The first attack on Bower Hill. The attack occurred early in the morning of the sixteenth. For the election of leaders, the march, and the attack itself, the (conflicting) sources are Holcroft’s statements to U.S. Attorney Rawle
and William Miller’s narrative, both in Brackenridge’s Incidents; and Neville’s letter to Tench Coxe, 7/18/1794, in “New Light on the Whiskey Insurrection.” As Baldwin notes, irreducible discrepancies abound. Rebels wanted to minimize their defeat, Neville to maximize it. Neville says the posse numbered about one hundred, sixty with guns, the rest with sticks and stones; Holcroft mentions thirty-seven guns; Miller counts thirty men, fifteen with guns, of which six were working. The women’s role in defending the house is described by a Craig descendant in a footnote to Neville’s letter, based on the memory of Harriet Craig, the Nevilles’ granddaughter. I use the generic term “guns” because no source is specific on how the general was armed. Both Holcroft and Miller claim retreat was called only after a horn from the house signaled the slaves to fire on the rebels from the rear; Neville says that while his slaves were trained for defense, they’d already gone to the fields; he did use the slaves the next day and had no compunction about acknowledging it. That the Oliver Miller who was killed during the attack was William Miller’s teenaged nephew and not, as most writers on the subject have believed, William’s father, is clarified by Hartman, who gives seemingly irrefutable support for the clarification.

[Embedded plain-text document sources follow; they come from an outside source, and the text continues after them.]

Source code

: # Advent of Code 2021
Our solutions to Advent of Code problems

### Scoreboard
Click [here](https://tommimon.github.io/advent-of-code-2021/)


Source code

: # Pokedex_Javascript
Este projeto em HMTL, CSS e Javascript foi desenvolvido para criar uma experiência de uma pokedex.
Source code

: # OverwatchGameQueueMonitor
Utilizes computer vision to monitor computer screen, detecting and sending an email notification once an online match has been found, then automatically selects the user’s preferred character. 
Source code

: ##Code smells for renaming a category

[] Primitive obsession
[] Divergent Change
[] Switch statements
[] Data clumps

The second attack. The meeting of Brackenridge and Presley Neville occurred on the seventeenth, the morning after the first attack; the second attack took place in the late afternoon of the seventeenth. For Brackenridge’s activities through the end of this chapter, I rely on Brackenridge in Incidents. The statement to U.S. Attorney Rawle by the militiaman James Therr (according to McClure, a misprint for “Kerr,” a suspect named later on Alexander Hamilton’s list), in Incidents, is a primary source for rebel regrouping and planning. Baldwin believes that Benjamin Parkinson, like John Hamilton, declined to serve at Bower Hill; Fennell has followed that assertion; but as McClure notes, Therr/Kerr mentions Parkinson (by initials) as a member of the committee overseeing the attack, a description that better accords with Parkinson’s earlier and later roles. The conditions under which Bradford, Marshall, and John Hamilton declined to serve are unclear: Hamilton seems likely to have been present at Couch’s Fort; Bradford and Marshall are more likely to have simply not shown up. I’ve drawn information on the McFarlane brothers largely from Hassler, supported by Findley and Brackenridge. Incidents includes David Hamilton’s statement to Rawle, with a version of the parleys with Kirkpatrick. Kirkpatrick gives his own point of view of the parleys, the attack, and his capture and escape, in a letter to Washington of 7/28/1794, Wolcott Papers. Neville’s losses in the burning and mayhem are listed in American State Papers, “Claims,” volume 1. Other key sources are Lenox’s September report to Hamilton and Neville’s letter to Coxe, cited above: Neville says the rebels shot the horses (the claims also list a cow and a breeding sow); Lenox is the source for his own and Presley Neville’s treatment by and escape from the rebels.